Surinach’s music is characterised by his sense of melody and a strong rhythmic vitality. His choral piece, Canciones del Alma, reflects this and it is easy to see why his music was popular with choreographers. Canciones del Alma consists of four settings of the poetry of St. John of the Cross, the 16th century Spanish mystic. St. John used the language of earthly love to describe his visions of divine love.

Surinach’s choral pieces reflect this passionate language and mix Spanish, flamenco-influenced rhythms and melodies, with other vibrant influences. The closest parallel that I can think of is with Ginastera’s choral settings of the Lamentations of Jeremiah, another work written by a Latin composer in exile in the USA.

The enterprising American choral group, the St. Louis Chamber Chorus, under its British conductor Philip Barnes, has made Surinach’s Canciones del Alma the centrepiece of an enterprising programme based around the poetry of St. John of the Cross.

Alan Ridout’s O Flame of Love so Living sets St. John’s poetry in the translation by Roy Campbell. Ridout had a long association with the choir of Canterbury Cathedral and he successfully re-creates St. John’s passionate intensity in a form suitable for an English cathedral. The St. Louis Chamber Chorus successfully capture the rather English rapture of the piece, but I would have liked a little more freedom in the soprano line cantilenas. Here, and in the other English pieces, the choir did not really make enough of the words.

Roy Campbell’s translations of St. John of the Cross are also used in Geoffrey Burgon’s But have been found again. The piece was written in 1983 for the combined choirs of the Southern Cathedrals Festival in Chichester. I did not find this piece as memorable as some of Burgon’s other work. Its resolutely chordal but rich texture, interspersed with solos, did not really appeal to me. Perhaps the eight-part layout needs the larger choral forces and space that the Festival could have brought to it.

Conductor Philip Barnes has also added two more settings of St. John’s poetry, this time by young composers with whom the choir has a continuing relationship.
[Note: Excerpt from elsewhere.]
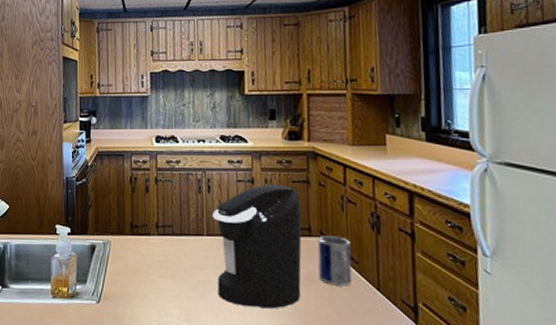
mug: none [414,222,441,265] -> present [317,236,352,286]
The St. Louis Chamber Chorus has an enviable track record of performing contemporary music. Sasha Johnson Manning (a pupil of Roger Steptoe) has been commissioned by the chorus to write a Requiem sequence. Her Romance VI is from this work and is an eloquent setting of St. John’s words; I look forward to hearing the whole thing. Similarly adept is Aunque es de Noche by the New Zealand-born composer Clare MacLean (a pupil of Peter Sculthorpe).

Although not a setting of St. John of the Cross, Carl Rutti’s An den Geist sets a Rilke poem which has a similar atmosphere.

To these contemporary pieces, the choir adds a group of motets by St. John of the Cross’s great contemporary Tomas Luis de Victoria, though in fact Victoria set none of St. John’s poetry; the motets used here set biblical texts. The choir vary their tone for this earlier music, but I found their performances interesting rather than ideal. I would have preferred a smaller group singing with a more direct, focused, open sound. The recording of Iste Sanctus struck me as being a little too sibilant.

Neither Ridout nor Surinach is well represented on CD and this disc would be worth acquiring for these pieces alone. But the performances from the St. Louis Chamber Chorus are entirely creditable. The group would seem to be entirely voluntary and consists of between forty and fifty singers.

Their approach works well in Ridout’s English cathedral-style piece but in the Surinach I could have wished for just a little more Latin bravura, something that does not come easily to Anglophone choirs. However, the choir makes a fine, warm sound and are very responsive to Surinach’s highly coloured rhythms. Only occasionally, in the more complex passages, did I wish for a little more clarity of texture from the choir, but this certainly did not mar my enjoyment.

My only real complaint is the way that the CD has been organised. The Surinach pieces have been spread across the disc interspersed with music by other composers. This never really allows the music time to make an impression.